Gene Sophia Bogolepov

Gene Sophia is an art-pop shapeshifter whose music pulses at the intersection of defiance, vulnerability, and transformation. Raised in a working-class household in Saint Petersburg, surrounded by inherited instruments and the echoes of past generations, they forged a deeply instinctive relationship with sound – untutored, yet unmistakably their own. From an early age, music became both refuge and rebellion: a way to process a life lived outside expectation.
Emerging onstage in 2003, Gene quickly established a voice that was as confrontational as it was melodic. Their early electropunk project T-Lazarus drew critical attention for its raw emotional charge, while the electro-rock outfit Gender ID propelled them onto international stages alongside influential acts across Europe. Yet it was in 2013, under the moniker 1314, that Gene’s artistry took a more exposed and radical turn – channeling personal narratives of living with HIV, anxiety, and queer isolation into stark, unfiltered soundscapes.

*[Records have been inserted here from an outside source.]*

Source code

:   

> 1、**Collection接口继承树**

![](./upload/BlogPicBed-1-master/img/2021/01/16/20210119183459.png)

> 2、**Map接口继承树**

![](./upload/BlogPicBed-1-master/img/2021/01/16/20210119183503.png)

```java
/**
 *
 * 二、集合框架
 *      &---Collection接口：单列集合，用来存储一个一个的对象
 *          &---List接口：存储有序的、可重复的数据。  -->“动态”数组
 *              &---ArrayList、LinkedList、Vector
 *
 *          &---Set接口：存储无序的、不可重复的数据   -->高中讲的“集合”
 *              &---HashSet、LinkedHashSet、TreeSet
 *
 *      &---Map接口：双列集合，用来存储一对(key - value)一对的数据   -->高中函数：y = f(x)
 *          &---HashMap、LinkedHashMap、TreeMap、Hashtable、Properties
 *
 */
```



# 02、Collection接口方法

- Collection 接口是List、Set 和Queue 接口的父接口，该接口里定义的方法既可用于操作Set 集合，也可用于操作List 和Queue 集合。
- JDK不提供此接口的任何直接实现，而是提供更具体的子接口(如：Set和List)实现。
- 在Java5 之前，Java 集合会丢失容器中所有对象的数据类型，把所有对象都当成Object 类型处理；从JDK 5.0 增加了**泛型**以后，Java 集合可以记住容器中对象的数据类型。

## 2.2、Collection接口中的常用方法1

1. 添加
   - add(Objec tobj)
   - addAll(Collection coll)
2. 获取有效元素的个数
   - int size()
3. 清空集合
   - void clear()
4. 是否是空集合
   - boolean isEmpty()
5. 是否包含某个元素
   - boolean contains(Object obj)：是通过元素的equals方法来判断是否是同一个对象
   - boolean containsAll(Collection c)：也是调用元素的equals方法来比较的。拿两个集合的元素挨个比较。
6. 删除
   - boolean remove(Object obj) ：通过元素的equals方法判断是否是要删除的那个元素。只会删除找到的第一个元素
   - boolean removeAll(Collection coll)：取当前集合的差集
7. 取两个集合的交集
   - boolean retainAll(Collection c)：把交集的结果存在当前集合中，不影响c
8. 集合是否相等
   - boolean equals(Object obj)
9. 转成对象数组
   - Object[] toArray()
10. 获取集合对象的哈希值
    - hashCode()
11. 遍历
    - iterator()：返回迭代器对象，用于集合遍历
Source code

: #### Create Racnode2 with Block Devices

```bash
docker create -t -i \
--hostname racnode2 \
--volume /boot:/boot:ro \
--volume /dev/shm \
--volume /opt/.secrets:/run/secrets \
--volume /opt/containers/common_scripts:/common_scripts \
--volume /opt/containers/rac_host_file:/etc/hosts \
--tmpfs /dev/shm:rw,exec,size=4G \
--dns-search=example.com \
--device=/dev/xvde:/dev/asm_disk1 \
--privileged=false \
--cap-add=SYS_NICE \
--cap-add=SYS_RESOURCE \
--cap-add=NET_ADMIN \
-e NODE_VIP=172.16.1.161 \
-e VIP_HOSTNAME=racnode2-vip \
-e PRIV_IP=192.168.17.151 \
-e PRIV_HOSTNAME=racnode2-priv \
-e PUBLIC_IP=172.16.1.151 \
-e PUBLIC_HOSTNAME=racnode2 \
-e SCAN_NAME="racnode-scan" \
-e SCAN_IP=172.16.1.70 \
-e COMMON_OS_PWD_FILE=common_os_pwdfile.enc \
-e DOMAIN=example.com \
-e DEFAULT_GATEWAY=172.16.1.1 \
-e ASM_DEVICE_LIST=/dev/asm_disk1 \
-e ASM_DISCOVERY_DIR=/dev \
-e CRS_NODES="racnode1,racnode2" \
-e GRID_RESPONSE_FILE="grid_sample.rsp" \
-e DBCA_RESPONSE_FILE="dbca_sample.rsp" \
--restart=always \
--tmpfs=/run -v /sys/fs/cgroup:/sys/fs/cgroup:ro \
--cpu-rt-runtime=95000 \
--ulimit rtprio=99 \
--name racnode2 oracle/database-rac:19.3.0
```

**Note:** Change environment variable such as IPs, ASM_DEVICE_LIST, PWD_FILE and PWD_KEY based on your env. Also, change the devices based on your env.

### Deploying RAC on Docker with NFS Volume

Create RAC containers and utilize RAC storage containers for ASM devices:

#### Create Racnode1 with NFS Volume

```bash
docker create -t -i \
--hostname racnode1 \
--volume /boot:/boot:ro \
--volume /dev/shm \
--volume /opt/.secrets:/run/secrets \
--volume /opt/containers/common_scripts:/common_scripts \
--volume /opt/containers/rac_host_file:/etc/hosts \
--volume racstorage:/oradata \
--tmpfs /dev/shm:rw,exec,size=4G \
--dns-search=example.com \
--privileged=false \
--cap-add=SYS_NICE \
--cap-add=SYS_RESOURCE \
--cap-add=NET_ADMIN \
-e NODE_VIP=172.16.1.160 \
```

Unafraid of political confrontation, Gene’s 2017 anti-authoritarian anthem ‘Mother Russia’ ignited backlash that ultimately forced them into exile. Relocating to Berlin, they continued to evolve – creatively and personally – alchemising displacement into fuel for reinvention. Their 2021 album Art Brut marked a new chapter: sharper, more deliberate, and unapologetically intimate.
Now rooted in Berlin’s experimental underground, Gene Sophia blends dark-wave textures, indietronica rhythms, and art-pop sensibility into a sonic identity that resists categorisation. Their upcoming album Dråma, created with a close-knit live band, promises a distilled expression of chaos and clarity, born from survival and sharpened by experience.
Onstage, Gene is both presence and provocation: a gender-fluid storyteller reclaiming narrative, urging audiences toward honesty, intensity, and, increasingly, a conscious connection to art itself.